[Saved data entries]

=== Begin Enclosure ===

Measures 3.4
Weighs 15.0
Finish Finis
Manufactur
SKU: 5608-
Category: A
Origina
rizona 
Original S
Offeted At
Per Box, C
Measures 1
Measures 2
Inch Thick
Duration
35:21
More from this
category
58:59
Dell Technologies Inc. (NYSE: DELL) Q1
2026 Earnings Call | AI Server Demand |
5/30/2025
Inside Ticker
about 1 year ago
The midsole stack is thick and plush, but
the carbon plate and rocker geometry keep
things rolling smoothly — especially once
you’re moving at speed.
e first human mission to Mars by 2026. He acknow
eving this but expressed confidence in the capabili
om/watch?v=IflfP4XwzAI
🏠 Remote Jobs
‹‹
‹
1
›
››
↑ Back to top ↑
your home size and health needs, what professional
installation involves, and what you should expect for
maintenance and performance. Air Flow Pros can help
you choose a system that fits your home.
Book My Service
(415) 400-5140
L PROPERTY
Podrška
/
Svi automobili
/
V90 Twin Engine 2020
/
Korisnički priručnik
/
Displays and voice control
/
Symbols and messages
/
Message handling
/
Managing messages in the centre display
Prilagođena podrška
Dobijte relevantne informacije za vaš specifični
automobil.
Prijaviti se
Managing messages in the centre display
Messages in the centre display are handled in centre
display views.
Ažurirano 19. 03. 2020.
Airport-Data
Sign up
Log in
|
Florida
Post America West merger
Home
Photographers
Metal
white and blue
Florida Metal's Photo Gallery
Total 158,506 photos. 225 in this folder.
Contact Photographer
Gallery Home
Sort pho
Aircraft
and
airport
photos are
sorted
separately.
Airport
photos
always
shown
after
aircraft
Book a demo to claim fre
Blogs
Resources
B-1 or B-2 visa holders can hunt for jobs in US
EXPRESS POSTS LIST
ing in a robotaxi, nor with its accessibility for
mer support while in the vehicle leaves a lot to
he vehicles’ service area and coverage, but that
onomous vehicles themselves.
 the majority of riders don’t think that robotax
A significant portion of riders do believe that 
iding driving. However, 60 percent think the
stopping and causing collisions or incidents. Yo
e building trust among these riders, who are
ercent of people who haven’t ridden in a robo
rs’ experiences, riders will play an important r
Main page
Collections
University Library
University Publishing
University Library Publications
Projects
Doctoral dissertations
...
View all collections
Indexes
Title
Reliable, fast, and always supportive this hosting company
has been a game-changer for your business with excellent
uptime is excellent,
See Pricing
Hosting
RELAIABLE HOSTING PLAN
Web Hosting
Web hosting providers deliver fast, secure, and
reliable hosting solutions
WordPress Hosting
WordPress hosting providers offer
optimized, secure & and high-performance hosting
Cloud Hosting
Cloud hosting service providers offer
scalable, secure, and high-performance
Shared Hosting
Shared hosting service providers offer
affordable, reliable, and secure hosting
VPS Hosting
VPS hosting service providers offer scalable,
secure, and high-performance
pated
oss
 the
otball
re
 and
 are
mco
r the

=== End Enclosure ===

◆ **WORK TASK**: Write the records above out again, exactly as they are.

◆ **OUTPUT FOR THIS TASK**:
Measures 3.4
Weighs 15.0
Finish Finis
Manufactur
SKU: 5608-
Category: A
Origina
rizona 
Original S
Offeted At
Per Box, C
Measures 1
Measures 2
Inch Thick
Duration
35:21
More from this
category
58:59
Dell Technologies Inc. (NYSE: DELL) Q1
2026 Earnings Call | AI Server Demand |
5/30/2025
Inside Ticker
about 1 year ago
The midsole stack is thick and plush, but
the carbon plate and rocker geometry keep
things rolling smoothly — especially once
you’re moving at speed.
e first human mission to Mars by 2026. He acknow
eving this but expressed confidence in the capabili
om/watch?v=IflfP4XwzAI
🏠 Remote Jobs
‹‹
‹
1
›
››
↑ Back to top ↑
your home size and health needs, what professional
installation involves, and what you should expect for
maintenance and performance. Air Flow Pros can help
you choose a system that fits your home.
Book My Service
(415) 400-5140
L PROPERTY
Podrška
/
Svi automobili
/
V90 Twin Engine 2020
/
Korisnički priručnik
/
Displays and voice control
/
Symbols and messages
/
Message handling
/
Managing messages in the centre display
Prilagođena podrška
Dobijte relevantne informacije za vaš specifični
automobil.
Prijaviti se
Managing messages in the centre display
Messages in the centre display are handled in centre
display views.
Ažurirano 19. 03. 2020.
Airport-Data
Sign up
Log in
|
Florida
Post America West merger
Home
Photographers
Metal
white and blue
Florida Metal's Photo Gallery
Total 158,506 photos. 225 in this folder.
Contact Photographer
Gallery Home
Sort pho
Aircraft
and
airport
photos are
sorted
separately.
Airport
photos
always
shown
after
aircraft
Book a demo to claim fre
Blogs
Resources
B-1 or B-2 visa holders can hunt for jobs in US
EXPRESS POSTS LIST
ing in a robotaxi, nor with its accessibility for
mer support while in the vehicle leaves a lot to
he vehicles’ service area and coverage, but that
onomous vehicles themselves.
 the majority of riders don’t think that robotax
A significant portion of riders do believe that 
iding driving. However, 60 percent think the
stopping and causing collisions or incidents. Yo
e building trust among these riders, who are
ercent of people who haven’t ridden in a robo
rs’ experiences, riders will play an important r
Main page
Collections
University Library
University Publishing
University Library Publications
Projects
Doctoral dissertations
...
View all collections
Indexes
Title
Reliable, fast, and always supportive this hosting company
has been a game-changer for your business with excellent
uptime is excellent,
See Pricing
Hosting
RELAIABLE HOSTING PLAN
Web Hosting
Web hosting providers deliver fast, secure, and
reliable hosting solutions
WordPress Hosting
WordPress hosting providers offer
optimized, secure & and high-performance hosting
Cloud Hosting
Cloud hosting service providers offer
scalable, secure, and high-performance
Shared Hosting
Shared hosting service providers offer
affordable, reliable, and secure hosting
VPS Hosting
VPS hosting service providers offer scalable,
secure, and high-performance
pated
oss
 the
otball
re
 and
 are
mco
r the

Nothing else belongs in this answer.